** Opening Supplied text block **
AUTHOR=Wang Min , Zhang Xiaozhuang , Zhao Yanhong , Zhang Yubin , Lin Yan , Xiao Meifang , Li Ling TITLE=Prevalence of iron-deficiency anemia in pregnant women with various thalassemia genotypes: Thoughts on iron supplementation in pregnant women with thalassemia genes JOURNAL=Frontiers in Nutrition VOLUME=9 YEAR=2022 URL=https://www.frontiersin.org/journals/nutrition/articles/10.3389/fnut.2022.1005951 DOI=10.3389/fnut.2022.1005951 ISSN=2296-861X ABSTRACT=Background

There are limited studies on iron-deficiency anemia (IDA) in carriers of various thalassemia genotypes. However, for pregnant women (PW) with high iron demand, ignoring the phenomenon of carrying the thalassemia genes combined with IDA may lead to adverse pregnancy outcomes.

Methods

The hematological phenotype indexes of 15,051 PW who received a prenatal diagnosis of thalassemia in our hospital were analyzed, and the plasma ferritin (PF) of 714 anemic pregnant women (APW) was determined.

Results

The results showed that 87.43% of APW without thalassemia suffered from IDA. Among APW with various thalassemia genotypes, we found that 40.00∼77.78% of subjects with α-thalassemia silent genotypes [αCS (or QS)α/αα (40.00%), –α3.7(or4.2)/αα (57.65%), and αWSα/αα (77.78%)] and 18.18∼84.21% of subjects with α-thalassemia minor genotypes [αCS (or QS)α/–α3.7(or4.2) (18.18%), –α3.7(or4.2)/–α3.7(or4.2) (40.00%), αα/–SEA (44.55%), and αWSα/–α3.7(or4.2) (84.21%)] developed IDA, while in subjects with α-thalassemia intermedia genotypes, only αWSα/–SEA was associated with IDA, with an incidence of 16.67%. However, the incidence of IDA in APW with common β-thalassemia minor genotypes (βCD17(A>T)/β, βCD41/42 (–TTCT)/β, βCD71/72(+A)/β, βIVS–II–654(C>T)/β, and β–28(A>G)/β) was less than 10.85%. In addition, the APW with β-thalassemia minor had a higher PF level than the APW without thalassemia.
** Closing Supplied text block **
What the task requires: Return the full thalassemia and anemia abstract above, word for word and with nothing changed.
** Opening Data provided block **
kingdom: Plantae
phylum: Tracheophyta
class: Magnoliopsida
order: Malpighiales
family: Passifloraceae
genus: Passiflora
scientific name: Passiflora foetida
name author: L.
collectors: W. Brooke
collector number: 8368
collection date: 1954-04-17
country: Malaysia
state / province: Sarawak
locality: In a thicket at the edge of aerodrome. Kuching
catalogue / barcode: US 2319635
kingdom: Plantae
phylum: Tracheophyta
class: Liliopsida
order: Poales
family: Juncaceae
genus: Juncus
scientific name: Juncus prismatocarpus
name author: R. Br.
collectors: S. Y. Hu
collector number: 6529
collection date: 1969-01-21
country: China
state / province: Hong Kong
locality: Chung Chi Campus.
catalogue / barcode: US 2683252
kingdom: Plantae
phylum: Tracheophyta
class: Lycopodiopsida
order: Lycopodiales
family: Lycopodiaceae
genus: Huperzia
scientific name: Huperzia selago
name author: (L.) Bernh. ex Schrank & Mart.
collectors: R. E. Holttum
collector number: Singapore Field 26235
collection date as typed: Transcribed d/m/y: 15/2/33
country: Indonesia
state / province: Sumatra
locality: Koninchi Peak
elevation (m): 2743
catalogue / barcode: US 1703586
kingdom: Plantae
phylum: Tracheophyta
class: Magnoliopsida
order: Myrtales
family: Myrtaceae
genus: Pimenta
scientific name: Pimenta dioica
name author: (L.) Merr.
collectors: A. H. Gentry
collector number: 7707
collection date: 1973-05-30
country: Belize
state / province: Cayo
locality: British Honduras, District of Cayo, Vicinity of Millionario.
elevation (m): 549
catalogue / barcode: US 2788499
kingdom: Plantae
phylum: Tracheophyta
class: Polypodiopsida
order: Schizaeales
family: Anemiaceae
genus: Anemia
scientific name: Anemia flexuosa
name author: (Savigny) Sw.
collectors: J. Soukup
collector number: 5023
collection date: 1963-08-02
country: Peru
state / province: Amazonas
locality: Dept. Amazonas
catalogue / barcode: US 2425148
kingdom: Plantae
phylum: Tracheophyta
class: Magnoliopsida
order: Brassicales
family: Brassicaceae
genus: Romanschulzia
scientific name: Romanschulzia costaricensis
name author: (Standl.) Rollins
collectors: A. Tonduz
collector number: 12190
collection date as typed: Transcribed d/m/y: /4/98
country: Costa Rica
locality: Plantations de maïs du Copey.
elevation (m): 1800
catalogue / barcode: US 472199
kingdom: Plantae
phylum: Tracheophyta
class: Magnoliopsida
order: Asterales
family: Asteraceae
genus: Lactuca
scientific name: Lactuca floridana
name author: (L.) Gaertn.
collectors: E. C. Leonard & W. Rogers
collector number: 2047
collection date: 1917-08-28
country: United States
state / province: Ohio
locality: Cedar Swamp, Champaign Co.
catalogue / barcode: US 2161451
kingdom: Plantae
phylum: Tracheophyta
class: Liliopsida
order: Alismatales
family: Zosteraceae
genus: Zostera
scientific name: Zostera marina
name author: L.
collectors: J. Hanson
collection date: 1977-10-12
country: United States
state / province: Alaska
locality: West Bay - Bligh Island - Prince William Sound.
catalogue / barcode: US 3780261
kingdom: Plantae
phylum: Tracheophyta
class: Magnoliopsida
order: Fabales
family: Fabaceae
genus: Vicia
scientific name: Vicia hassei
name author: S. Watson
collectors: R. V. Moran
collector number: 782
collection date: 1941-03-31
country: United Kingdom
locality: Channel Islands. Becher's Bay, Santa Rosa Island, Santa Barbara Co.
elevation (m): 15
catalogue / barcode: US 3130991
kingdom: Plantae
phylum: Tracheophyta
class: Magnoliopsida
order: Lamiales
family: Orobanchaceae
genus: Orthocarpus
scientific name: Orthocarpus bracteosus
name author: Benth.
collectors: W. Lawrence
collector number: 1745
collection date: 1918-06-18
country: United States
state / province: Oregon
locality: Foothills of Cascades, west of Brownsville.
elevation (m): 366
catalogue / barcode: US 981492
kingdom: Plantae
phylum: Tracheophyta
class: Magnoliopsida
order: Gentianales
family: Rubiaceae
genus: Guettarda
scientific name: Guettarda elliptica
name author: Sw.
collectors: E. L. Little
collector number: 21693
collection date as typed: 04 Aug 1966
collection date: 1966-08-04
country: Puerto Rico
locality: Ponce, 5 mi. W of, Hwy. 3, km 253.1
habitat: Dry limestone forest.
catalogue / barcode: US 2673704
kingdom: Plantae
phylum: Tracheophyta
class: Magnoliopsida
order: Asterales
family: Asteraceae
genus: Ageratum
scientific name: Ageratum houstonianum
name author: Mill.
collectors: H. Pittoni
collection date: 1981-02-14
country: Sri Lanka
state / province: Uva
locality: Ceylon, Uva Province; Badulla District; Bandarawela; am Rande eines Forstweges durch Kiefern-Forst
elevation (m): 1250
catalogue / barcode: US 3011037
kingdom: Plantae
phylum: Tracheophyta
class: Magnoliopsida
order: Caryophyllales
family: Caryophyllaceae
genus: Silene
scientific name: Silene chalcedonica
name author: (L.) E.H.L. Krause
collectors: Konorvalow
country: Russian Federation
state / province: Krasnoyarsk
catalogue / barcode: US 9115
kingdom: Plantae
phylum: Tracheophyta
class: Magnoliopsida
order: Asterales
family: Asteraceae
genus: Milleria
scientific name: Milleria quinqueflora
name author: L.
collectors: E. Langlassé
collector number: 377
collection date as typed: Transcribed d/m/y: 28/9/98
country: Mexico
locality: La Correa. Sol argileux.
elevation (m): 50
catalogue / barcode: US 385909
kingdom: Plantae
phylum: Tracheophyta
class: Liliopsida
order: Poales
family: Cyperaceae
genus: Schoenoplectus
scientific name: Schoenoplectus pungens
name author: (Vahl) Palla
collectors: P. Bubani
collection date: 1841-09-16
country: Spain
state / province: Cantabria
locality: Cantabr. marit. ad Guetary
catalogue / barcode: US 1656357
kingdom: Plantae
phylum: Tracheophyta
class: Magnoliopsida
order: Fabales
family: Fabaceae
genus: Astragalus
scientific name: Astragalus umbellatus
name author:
** Closing Data provided block **
Task solution:
AUTHOR=Wang Min , Zhang Xiaozhuang , Zhao Yanhong , Zhang Yubin , Lin Yan , Xiao Meifang , Li Ling TITLE=Prevalence of iron-deficiency anemia in pregnant women with various thalassemia genotypes: Thoughts on iron supplementation in pregnant women with thalassemia genes JOURNAL=Frontiers in Nutrition VOLUME=9 YEAR=2022 URL=https://www.frontiersin.org/journals/nutrition/articles/10.3389/fnut.2022.1005951 DOI=10.3389/fnut.2022.1005951 ISSN=2296-861X ABSTRACT=Background

There are limited studies on iron-deficiency anemia (IDA) in carriers of various thalassemia genotypes. However, for pregnant women (PW) with high iron demand, ignoring the phenomenon of carrying the thalassemia genes combined with IDA may lead to adverse pregnancy outcomes.

Methods

The hematological phenotype indexes of 15,051 PW who received a prenatal diagnosis of thalassemia in our hospital were analyzed, and the plasma ferritin (PF) of 714 anemic pregnant women (APW) was determined.

Results

The results showed that 87.43% of APW without thalassemia suffered from IDA. Among APW with various thalassemia genotypes, we found that 40.00∼77.78% of subjects with α-thalassemia silent genotypes [αCS (or QS)α/αα (40.00%), –α3.7(or4.2)/αα (57.65%), and αWSα/αα (77.78%)] and 18.18∼84.21% of subjects with α-thalassemia minor genotypes [αCS (or QS)α/–α3.7(or4.2) (18.18%), –α3.7(or4.2)/–α3.7(or4.2) (40.00%), αα/–SEA (44.55%), and αWSα/–α3.7(or4.2) (84.21%)] developed IDA, while in subjects with α-thalassemia intermedia genotypes, only αWSα/–SEA was associated with IDA, with an incidence of 16.67%. However, the incidence of IDA in APW with common β-thalassemia minor genotypes (βCD17(A>T)/β, βCD41/42 (–TTCT)/β, βCD71/72(+A)/β, βIVS–II–654(C>T)/β, and β–28(A>G)/β) was less than 10.85%. In addition, the APW with β-thalassemia minor had a higher PF level than the APW without thalassemia.